Başbakan Yardımcısı Bekir Bozdağ, MİT mensuplarının ifadeye çağrılması ve soruşturmayı yürüten savcının görevden el çektirilmesiyle ilgili "Burada yanlış yorumdan kaynaklanan sonuçlar ortaya çıkıyor. Terörün içine sızmış kişileri terörle işbirliği yapmış olarak görmek kadar bir büyük yorum hatası olamaz" açıklaması yaptı. Kanal 7'de yayımlanan Başkent Kulisi programına katılan Bozdağ, MİT Müsteşarı Hakan Fidan ve bazı MİT mensuplarının KCK soruşturması kapsamında ifadeye çağrılmasıyla ilgili sorular üzerine şu mesajları verdi:
YORUM MU YASA MI?
Yorumların kanunun yerine geçtiği bir olay gibi gözüküyor. MİT'in terör örgütlerinin faaliyetlerini takibe alması ve bilgi toplaması görev gereğidir. 'Ben sizin içinize girdim' demeden, örgüt üyeliği suçunu işlemeden örgütün içine girilmesi mümkün değil.

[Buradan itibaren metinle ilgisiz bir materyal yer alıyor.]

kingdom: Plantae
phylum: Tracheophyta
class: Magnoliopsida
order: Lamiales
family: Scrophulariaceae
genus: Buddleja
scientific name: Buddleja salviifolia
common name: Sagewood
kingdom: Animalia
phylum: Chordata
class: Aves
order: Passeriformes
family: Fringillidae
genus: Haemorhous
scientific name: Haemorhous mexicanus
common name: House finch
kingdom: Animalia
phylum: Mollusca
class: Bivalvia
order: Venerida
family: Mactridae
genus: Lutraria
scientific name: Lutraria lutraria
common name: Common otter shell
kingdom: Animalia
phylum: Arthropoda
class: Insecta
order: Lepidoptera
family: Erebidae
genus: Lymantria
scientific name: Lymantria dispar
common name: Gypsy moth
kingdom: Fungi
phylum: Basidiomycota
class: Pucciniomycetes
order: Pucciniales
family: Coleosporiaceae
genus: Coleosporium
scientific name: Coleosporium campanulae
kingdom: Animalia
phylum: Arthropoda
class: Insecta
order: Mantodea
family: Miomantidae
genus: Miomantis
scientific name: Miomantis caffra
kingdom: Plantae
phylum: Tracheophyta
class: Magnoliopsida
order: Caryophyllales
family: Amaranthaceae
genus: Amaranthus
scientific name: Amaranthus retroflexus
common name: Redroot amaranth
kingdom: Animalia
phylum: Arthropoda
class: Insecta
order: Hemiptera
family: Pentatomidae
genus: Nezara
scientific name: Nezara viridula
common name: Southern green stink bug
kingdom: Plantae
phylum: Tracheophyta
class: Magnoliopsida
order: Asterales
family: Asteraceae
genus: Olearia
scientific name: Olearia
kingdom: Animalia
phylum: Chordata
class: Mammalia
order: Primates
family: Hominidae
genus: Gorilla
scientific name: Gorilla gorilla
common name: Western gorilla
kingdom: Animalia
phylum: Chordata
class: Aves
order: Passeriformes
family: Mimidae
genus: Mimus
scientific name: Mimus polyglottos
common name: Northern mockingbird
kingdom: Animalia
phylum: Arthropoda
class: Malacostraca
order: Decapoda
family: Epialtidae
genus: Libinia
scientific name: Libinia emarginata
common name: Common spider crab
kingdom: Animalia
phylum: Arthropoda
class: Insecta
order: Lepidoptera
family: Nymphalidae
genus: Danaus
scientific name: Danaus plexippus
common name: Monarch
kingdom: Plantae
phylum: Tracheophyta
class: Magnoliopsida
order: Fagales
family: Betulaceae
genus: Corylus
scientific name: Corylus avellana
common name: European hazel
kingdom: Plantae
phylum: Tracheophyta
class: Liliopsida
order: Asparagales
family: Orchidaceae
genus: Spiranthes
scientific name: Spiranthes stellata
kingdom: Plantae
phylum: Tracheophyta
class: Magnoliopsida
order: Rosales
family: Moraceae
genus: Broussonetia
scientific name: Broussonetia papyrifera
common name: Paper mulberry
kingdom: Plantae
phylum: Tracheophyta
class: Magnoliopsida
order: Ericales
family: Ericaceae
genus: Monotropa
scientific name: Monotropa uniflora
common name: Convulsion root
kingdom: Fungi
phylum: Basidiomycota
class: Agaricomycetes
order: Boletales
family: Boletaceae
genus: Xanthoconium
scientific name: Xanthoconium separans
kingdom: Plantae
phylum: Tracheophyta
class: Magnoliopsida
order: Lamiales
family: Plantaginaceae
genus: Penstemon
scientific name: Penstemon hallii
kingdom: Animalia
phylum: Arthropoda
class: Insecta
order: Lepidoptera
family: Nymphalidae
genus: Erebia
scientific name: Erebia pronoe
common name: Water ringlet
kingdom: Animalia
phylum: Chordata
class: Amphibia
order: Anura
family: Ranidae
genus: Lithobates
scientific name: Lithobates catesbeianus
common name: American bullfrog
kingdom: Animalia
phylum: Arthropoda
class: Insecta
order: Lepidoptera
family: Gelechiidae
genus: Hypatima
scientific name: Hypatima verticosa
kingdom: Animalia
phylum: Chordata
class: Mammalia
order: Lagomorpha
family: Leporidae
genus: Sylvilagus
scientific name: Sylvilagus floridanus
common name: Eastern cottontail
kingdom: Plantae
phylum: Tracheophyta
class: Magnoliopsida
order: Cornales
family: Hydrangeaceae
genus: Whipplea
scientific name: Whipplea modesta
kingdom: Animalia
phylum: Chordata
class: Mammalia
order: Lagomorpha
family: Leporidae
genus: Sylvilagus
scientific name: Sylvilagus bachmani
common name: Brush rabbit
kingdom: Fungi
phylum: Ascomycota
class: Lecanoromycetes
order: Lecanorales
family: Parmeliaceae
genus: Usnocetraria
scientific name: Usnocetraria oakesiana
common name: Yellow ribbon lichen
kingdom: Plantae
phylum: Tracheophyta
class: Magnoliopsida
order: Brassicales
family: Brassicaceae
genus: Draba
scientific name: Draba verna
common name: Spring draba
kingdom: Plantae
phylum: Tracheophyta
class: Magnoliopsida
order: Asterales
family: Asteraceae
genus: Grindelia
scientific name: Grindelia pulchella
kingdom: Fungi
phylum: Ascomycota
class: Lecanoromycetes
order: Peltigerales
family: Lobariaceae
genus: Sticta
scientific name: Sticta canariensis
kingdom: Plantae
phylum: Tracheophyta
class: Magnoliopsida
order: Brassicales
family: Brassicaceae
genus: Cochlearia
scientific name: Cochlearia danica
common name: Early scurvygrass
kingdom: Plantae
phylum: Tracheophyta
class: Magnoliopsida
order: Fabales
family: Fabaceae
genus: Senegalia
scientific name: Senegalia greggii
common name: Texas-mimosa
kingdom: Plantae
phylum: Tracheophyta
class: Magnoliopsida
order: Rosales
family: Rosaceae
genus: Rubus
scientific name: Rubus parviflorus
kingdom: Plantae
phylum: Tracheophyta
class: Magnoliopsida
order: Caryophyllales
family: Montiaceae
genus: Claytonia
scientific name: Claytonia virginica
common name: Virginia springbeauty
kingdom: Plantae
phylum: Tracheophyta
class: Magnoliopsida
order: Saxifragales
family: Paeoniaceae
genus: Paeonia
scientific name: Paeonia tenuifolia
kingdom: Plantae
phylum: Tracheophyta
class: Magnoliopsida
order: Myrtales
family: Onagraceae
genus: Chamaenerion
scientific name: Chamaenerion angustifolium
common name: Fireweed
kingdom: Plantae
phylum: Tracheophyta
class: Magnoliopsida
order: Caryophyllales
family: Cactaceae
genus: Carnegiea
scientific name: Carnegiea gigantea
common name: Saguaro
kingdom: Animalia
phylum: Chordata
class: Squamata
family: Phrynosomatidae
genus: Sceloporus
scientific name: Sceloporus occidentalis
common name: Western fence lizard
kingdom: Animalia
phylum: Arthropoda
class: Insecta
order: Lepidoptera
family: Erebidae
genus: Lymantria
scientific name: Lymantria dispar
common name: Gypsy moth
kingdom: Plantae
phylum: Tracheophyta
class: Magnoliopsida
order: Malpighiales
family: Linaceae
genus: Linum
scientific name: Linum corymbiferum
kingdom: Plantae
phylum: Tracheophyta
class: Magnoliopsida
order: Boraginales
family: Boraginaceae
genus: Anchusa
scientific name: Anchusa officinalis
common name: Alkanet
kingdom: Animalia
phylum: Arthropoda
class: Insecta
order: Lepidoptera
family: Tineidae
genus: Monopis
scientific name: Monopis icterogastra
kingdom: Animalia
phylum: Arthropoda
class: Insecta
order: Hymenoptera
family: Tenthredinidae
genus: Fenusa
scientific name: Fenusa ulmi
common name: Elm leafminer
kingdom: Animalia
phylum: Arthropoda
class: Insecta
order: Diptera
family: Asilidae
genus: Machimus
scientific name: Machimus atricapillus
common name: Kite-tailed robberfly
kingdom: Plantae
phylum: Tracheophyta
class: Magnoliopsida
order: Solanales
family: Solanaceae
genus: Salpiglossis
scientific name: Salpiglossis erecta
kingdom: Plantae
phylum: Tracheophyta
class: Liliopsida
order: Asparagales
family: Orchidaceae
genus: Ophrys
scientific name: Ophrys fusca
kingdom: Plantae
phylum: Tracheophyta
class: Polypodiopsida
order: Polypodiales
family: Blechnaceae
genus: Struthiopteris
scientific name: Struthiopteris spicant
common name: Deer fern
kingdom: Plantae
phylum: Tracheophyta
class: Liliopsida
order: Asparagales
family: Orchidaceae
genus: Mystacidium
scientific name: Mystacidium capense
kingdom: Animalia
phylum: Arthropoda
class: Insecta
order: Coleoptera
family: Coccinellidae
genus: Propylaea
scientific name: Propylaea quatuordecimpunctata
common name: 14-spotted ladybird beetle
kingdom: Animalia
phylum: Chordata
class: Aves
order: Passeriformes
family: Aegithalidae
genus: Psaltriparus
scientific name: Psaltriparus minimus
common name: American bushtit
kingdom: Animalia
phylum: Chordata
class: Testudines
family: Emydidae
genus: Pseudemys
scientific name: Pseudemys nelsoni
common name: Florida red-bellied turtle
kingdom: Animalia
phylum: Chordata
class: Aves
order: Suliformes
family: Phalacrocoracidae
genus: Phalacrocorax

Milli İstihbarat'ın terör örgütü içine sızmalarına baktığınızda, karşıdakilerin güvenini kazanmak için de bazı şeyler yapması gerekir ama burada önemli olan şu, bu yaptığı şeylerin ülkenin aleyhine sonuçlar doğurmaması. Askerimize, polisimize kurşun sıkılmaması, canlı bomba eylemlerinin yapılmaması... Bunlar zaten yok.
Bunların içerisine girdiğinde bir takım kanunların suç olarak tanımladığı bazı fiilleri işlemeden bunların yapılma imkanı yok. Onun için MİT Kanunu var. Bunların görevi sırasında yaptıkları bir takım eylemler olursa, onu da Başbakanın iznine bağlıyor.
Siz soruşturmayı yürüten kişi olarak, MİT mensubuysa bununla ilgili bilgileri alman, sorman gereken yerler var. Ama burada, soruşturmanın seyrine baktığınızda böylesi bir ayrıma gidilmediğini çok açık, net görüyor insanlar. Soruşturmayı yürütenler yorum noktasında farklı bir değerlendirmeye tabi tuttuklarını düşünüyorum çünkü 250. maddeyi siz eğer çok geniş yorumlarsanız, MİT Kanunu'nu bu madde ile birlikte değerlendirmezseniz o zaman bu ince ayrımları yapma imkanı ortadan kalkar. Bence kanunla değil, yorumla bir suç iddiası var gibi geliyor. Terörün içine sızmış kişileri terörle işbirliği yapmış olarak görmek kadar bir büyük yorum hatası olamaz.
(KCK yapılanmasının MİT gözetiminde tamamlandığı iddiası) MİT istihbarat toplamak ve ilgili yerlere bildirmekle görevli, eylem olurken doğrudan müdahale etme görevi yok. Aksi halde ilgili kişi deşifre olup ve tasfiye edilir. Deşifre olduğu zaman hayatıyla ödemesi gereken bir bedel var ortada. Bu görevi yapanlar, büyük bir fedakarlık gösteriyorlar ülkeleri, vatanları, insanları için.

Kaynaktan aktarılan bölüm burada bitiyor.